# New guy



## zdub (Sep 6, 2012)

I have a 14 ft flats boat with a 25 mercury on it. I am looking to get into gigging. I need some suggestions on light set up, best time to go and some area I can try out. It is my and my 7 year old son getting into it. Any advice would be greatly appreciated. I am in Baldwin County not to far from the gulf.


----------



## knot @ Work (Apr 18, 2012)

Welcome to PFF

Zdub


----------



## rob1475 (Sep 5, 2012)

*lights*

i use a 12 volt 100watt bulb soldered to some wire covered with liquid electrical tape and a PVC rig i made up.
bulb goes in the water with two of them it lights up around 20 foot around my jon boat. bulbs are about 5.00 each have them set up with spade plugs for quick change out and no generator noise. batt. last longer then i want to gig for. i have to post a pic latter.


----------



## rob1475 (Sep 5, 2012)

*lights*

i use a 12 volt 100watt bulb soldered to some wire covered with liquid electrical tape and a PVC rig i made up.
bulb goes in the water with two of them it lights up around 20 foot around my jon boat. bulbs are about 5.00 each have them set up with spade plugs for quick change out and no generator noise. batt. last longer then i want to gig for. i have to post a pic latter.


----------



## Beginner's Luck (Aug 23, 2012)

I still like using a 100 watt pole light because it lets you position the light where you want it, and it allows you to work different depths and keep your light a foot or so off the bottom so you can spot the fish better.
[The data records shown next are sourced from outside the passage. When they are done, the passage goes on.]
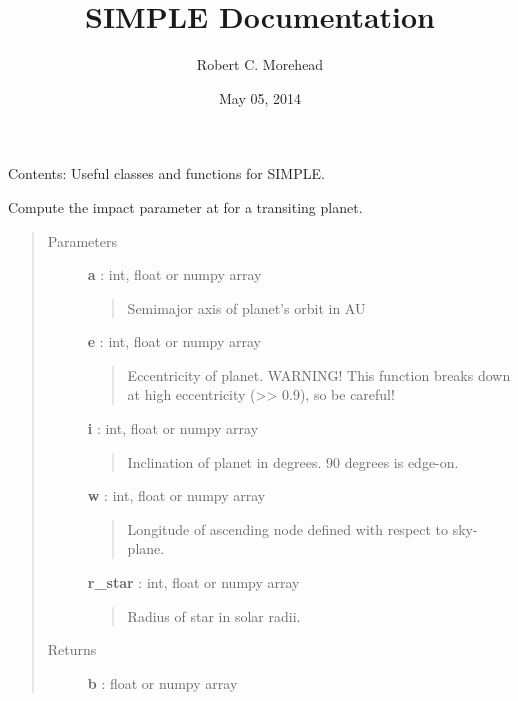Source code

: \documentclass[letterpaper,10pt,english]{sphinxmanual}
\title{SIMPLE Documentation}
\date{May 05, 2014}
\author{Robert C. Morehead}
\begin{document}
\maketitle
\tableofcontents
{}\label{index::doc}


Contents:
\label{index:module-simple_lib}
Useful classes and functions for SIMPLE.

\begin{fulllineitems}
\label{index:simple_lib.impact_parameter}
Compute the impact parameter at for a transiting planet.
\begin{quote}\begin{description}
\item[{Parameters}] \leavevmode
\textbf{a} : int, float or numpy array
\begin{quote}

Semimajor axis of planet's orbit in AU
\end{quote}

\textbf{e} : int, float or numpy array
\begin{quote}

Eccentricity of planet. WARNING! This function breaks down at
high eccentricity (\textgreater{}\textgreater{} 0.9), so be careful!
\end{quote}

\textbf{i} : int, float or numpy array
\begin{quote}

Inclination of planet in degrees. 90 degrees is edge-on.
\end{quote}

\textbf{w} : int, float or numpy array
\begin{quote}

Longitude of ascending node defined with respect to sky-plane.
\end{quote}

\textbf{r\_star} : int, float or numpy array
\begin{quote}

Radius of star in solar radii.
\end{quote}

\item[{Returns}] \leavevmode
\textbf{b} : float or numpy array
\begin{quote}


\end{quote}
\end{description}
\end{quote}
\end{fulllineitems}
\end{document}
I like battery power because I don't want to hear a generator all night. I normally use a trolling motor on the transom with a foot switch on the bow for propulsion and I use my gig to steer. This is a very cost efficient, yet productive method.


----------



## fish styx (Jan 29, 2010)

Don't listen to them go get you some starfire twos they run off a twelve volt batter 250,000 candle power and they are twenty dollars a piece put out a good 15 ft radius extremely bright and there water proof last a couple years I start going at end of September and gig about 30 on average a nite and I'm walking not using a boat


----------